| RUPTURES ET FILIATIONS | HISTOIRE-GÉOGRAPHIE |
| Par Jean Loignon |
Ce texte fait partie de RUPTURES ET FILIATIONS, la démarche exploratoire entreprise par Aujourd’hui Credo en vue de retracer les migrations des symboles, des valeurs et des attitudes associés aux religions à travers les lignes de fracture du monde actuel.
Circuit de fêtes païennes, religieuses et laïques est une série de textes historiquement documentés sur le parcours parfois étonnant des rites et des symboles associés à des fêtes datant souvent d’avant le christianisme et que nous célébrons encore aujourd’hui tantôt en France, tantôt au Québec et aussi dans d’autres régions du monde.
Les luttes sociales et démocratiques françaises au XIXe siècle ont été longtemps marquées par la violence insurrectionnelle. Le symbole historique urbain en est les barricades, lors des révolutions populaires de 1830 et 1848 et de la Commune de Paris en 1871. Un épisode mineur comme l’émeute parisienne de 1832 a été immortalisé par le personnage de Gavroche dans Les misérables de Victor Hugo.
Cette violence sanglante – 25 000 morts en 1871 à Paris! – a pris fin avec la Troisième République, qui institua les libertés civiles fondamentales. Reconnu peu à peu dans ses partis et syndicats, le mouvement ouvrier a policé ses méthodes d’action, tout en veillant à sa visibilité publique. Le drapeau rouge, concurremment au drapeau tricolore officiel, des usages comme celui de s’appeler « citoyens » ou « camarades » entre militants, de se saluer le poing levé, les commémorations ont constitué un vaste champ de symboles qui nécessairement a fait écho avec les références chrétiennes très majoritaires en France. Ainsi en est-il de l’adoption du 1er mai comme journée d’action puis fête des travailleurs, qui se rattache à un épisode du mouvement ouvrier américain. En mai 1886, une grève à Chicago fut lancée par les Chevaliers du travail. Le 4 mai, une bombe explosa parmi des policiers. On accusa sans preuve les leaders de la grève, qui furent pendus. Trois ans après, l’Internationale ouvrière choisit le 1er mai pour honorer en Europe les « martyrs de Chicago ». En 1891, la manifestation dans la petite ville industrielle de Fourmies (Nord) tourna au drame : les soldats ouvrirent le feu, tuant 9 manifestants, dont des femmes et des enfants. L’événement connut un grand retentissement et renforça en France l’importance du 1er mai et de la martyrologie sacrificielle pour l’amélioration du sort du plus grand nombre.
Après la Première Guerre mondiale, le Parti communiste français s’imposa durant 80 ans comme un acteur de premier plan dans le mouvement social et politique.
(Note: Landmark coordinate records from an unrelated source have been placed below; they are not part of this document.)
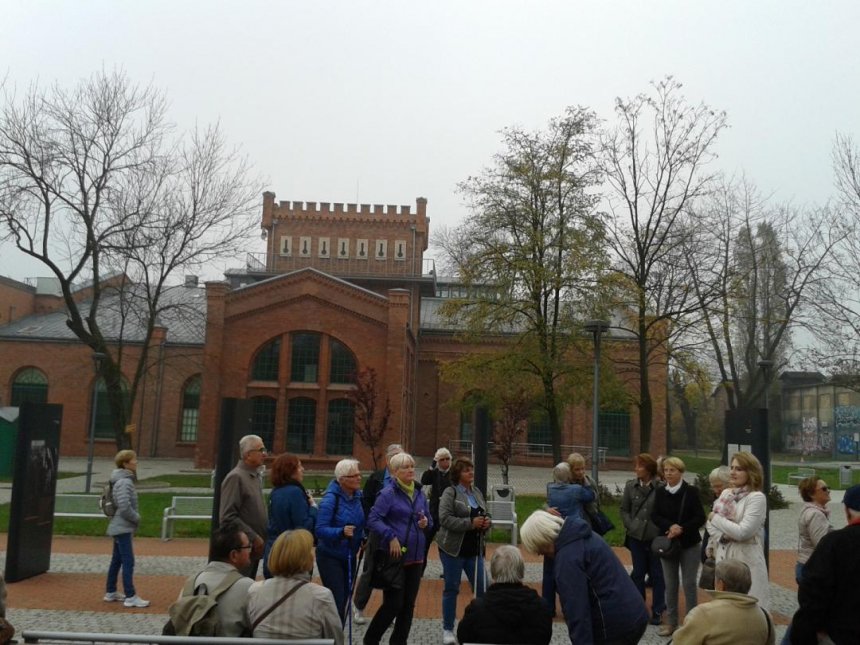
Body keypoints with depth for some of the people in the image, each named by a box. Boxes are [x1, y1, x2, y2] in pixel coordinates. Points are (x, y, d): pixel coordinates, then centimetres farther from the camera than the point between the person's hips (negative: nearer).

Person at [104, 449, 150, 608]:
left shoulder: (124, 480, 12)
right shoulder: (124, 482, -18)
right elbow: (124, 506, -24)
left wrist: (135, 518, 12)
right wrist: (137, 518, -11)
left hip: (119, 527, 10)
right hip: (123, 528, -10)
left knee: (117, 560, 17)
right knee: (128, 562, -7)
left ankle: (110, 592, 26)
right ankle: (130, 597, -5)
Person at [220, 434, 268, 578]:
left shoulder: (257, 477, 11)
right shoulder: (235, 477, -14)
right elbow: (228, 517, -19)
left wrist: (263, 536, 9)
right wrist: (254, 538, -17)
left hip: (255, 548, 8)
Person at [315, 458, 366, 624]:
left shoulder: (357, 495, 0)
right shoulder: (330, 498, -20)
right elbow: (320, 529, -25)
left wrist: (362, 539, -1)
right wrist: (341, 532, -39)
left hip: (349, 556, 7)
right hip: (330, 556, -7)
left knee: (346, 600, 13)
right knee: (336, 602, -8)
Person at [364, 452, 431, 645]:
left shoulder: (419, 493, 10)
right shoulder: (388, 493, -11)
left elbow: (428, 518, 19)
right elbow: (373, 519, -17)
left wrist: (426, 522, -3)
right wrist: (391, 537, -23)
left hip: (415, 557, 6)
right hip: (395, 557, -6)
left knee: (408, 604, 12)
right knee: (393, 604, -1)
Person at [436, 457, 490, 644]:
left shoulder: (477, 493, 11)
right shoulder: (450, 493, -9)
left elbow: (484, 517, 20)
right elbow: (445, 518, -19)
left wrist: (487, 523, -4)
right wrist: (470, 523, -23)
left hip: (474, 549, 6)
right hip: (454, 549, -6)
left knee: (481, 588, 6)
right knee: (451, 589, 5)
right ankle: (448, 630, 19)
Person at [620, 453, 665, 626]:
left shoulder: (660, 487, -14)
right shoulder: (630, 485, 1)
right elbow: (624, 509, 7)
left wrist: (661, 529, -13)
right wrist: (630, 525, -4)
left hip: (656, 538, -3)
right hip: (636, 536, 4)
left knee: (657, 574, 9)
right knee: (638, 573, 13)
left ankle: (657, 611, 21)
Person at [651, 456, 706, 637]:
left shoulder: (691, 491, -8)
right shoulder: (660, 492, 0)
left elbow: (700, 517, -10)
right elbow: (655, 516, -1)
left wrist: (681, 529, -19)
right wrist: (670, 527, -18)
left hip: (689, 544, -3)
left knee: (689, 583, 3)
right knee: (670, 584, 8)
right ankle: (671, 621, 19)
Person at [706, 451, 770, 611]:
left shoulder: (757, 497, -10)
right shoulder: (726, 494, 10)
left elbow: (742, 532, -18)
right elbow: (711, 524, 10)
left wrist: (716, 517, -7)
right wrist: (722, 536, -9)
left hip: (746, 561, -6)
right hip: (723, 559, 6)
Il est remarquable de constater que ce parti se constitua en France comme une Église concurrente, aux rituels inconsciemment décalqués sur l’Église catholique : organisation très hiérarchisée et autoritaire avec infaillibilité des chefs, culte stalinien de la personnalité proche de la sanctification, encadrement des masses militantes non par des messes, mais par des réunions hebdomadaires des cellules, manifestations de rue avec oriflammes et banderoles aux allures de procession, exaltation des martyrs du Parti tombés dans la Résistance antinazie…
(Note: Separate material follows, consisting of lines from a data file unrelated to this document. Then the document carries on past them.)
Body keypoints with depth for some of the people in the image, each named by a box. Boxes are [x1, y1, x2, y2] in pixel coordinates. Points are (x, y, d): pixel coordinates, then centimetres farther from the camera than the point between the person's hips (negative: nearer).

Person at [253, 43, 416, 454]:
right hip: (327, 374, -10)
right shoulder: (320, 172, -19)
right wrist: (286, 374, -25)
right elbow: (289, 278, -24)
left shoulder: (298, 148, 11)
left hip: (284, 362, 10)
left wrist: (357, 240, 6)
À la différence de la France ou de l’Italie, le Canada et le Québec n’ont pas connu cette voie jumelle à la toute-puissance de l’Église catholique, mais un même phénomène de sécularisation et de laïcisation a rendu toutes ces pratiques obsolètes. En France, le mouvement récent des « gilets jaunes » a frappé par son côté hétérogène et sa difficulté à établir un consensus. Peut-être par la disparition de ces symboles qui reliaient les hommes et les femmes. Relier, le mot qui a donné « religion ».